How do we live in a world where humans require shelter in many forms AND balance that with what forests require? And, how do we do this differently than before?

Hello, everyone – I hope you don’t start considering me to be the “late Friday afternoon guy,” but I have been giving some thought to how we might broaden the aperture of the group a bit with some more level-setting information that looks at our nation as whole:
• As laid out in the forest utilization slides I have already shared, our forests can be divided into publicly and privately owned and working forests (those managed for forest products, like building products), and non-working forests (those that are not managed for products)

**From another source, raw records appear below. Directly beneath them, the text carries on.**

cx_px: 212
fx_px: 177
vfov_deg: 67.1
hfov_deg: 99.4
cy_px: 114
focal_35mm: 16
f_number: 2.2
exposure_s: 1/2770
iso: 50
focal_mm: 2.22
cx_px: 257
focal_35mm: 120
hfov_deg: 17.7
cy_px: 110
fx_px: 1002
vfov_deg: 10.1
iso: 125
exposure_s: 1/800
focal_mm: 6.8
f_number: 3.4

• Of all the forests in our country, 47% are private working forests. Those are the kinds of forests NAFO represents (btw, our members have no holdings in Alaska)

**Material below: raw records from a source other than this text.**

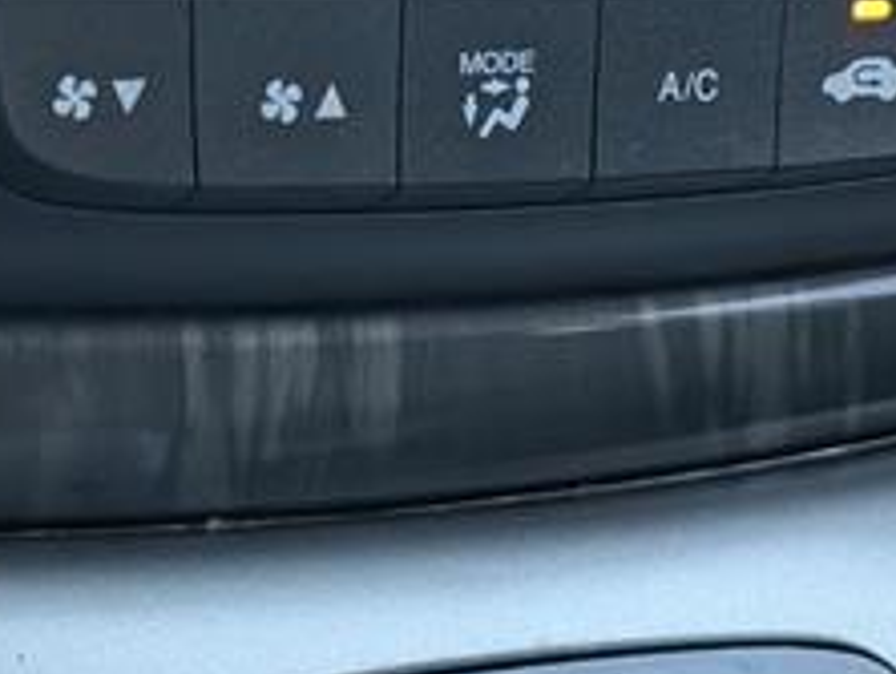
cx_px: 460
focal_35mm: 141
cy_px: -89
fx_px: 3654
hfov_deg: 14.0
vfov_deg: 10.4
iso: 689
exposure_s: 1/476
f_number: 1.68
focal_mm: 6.9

• Each year forests in the United States sequester enough net carbon to offset 15% of our annual industrial emissions. That amounts to over 1.5 gigatons of CO2e (that’s a lot of carbon).
• Although private working forests comprise 47% of our nation’s forests, they account for 73% of this net annual sequestration, or over 1.1 gigatons – enough to nearly offset the carbon emissions from the entire transportation sector.

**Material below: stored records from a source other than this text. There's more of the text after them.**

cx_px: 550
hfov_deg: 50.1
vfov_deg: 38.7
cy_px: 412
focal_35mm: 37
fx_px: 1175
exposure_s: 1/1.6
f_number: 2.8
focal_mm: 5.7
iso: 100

• To put this into perspective, each year private working forests sequester nearly 20 times more net carbon than the entire National Forest System managed by the US Forest Service. They sequester 7.5 times more carbon than national forests on a per-acre basis.
• Since 1958 the US population has grown by 84%. That is a lot of people who need a lot of things, including over 5,000 different kinds of forest-based products.
• During this period the total forest acreage in our country has remained relatively constant, and the total volume of wood in our forests has increased by 58%. Most of that came from private working forests.
• Today we grow 43% more wood on private working forests than we harvest each year.
• And remember that we harvest about 2% of the private working forest land base annually and replant that many acres each year. We plant over 1 billion trees a year (a conservative estimate).
• Bottom line – private working forests must be doing something right. That’s a good starting place for our ongoing discussion.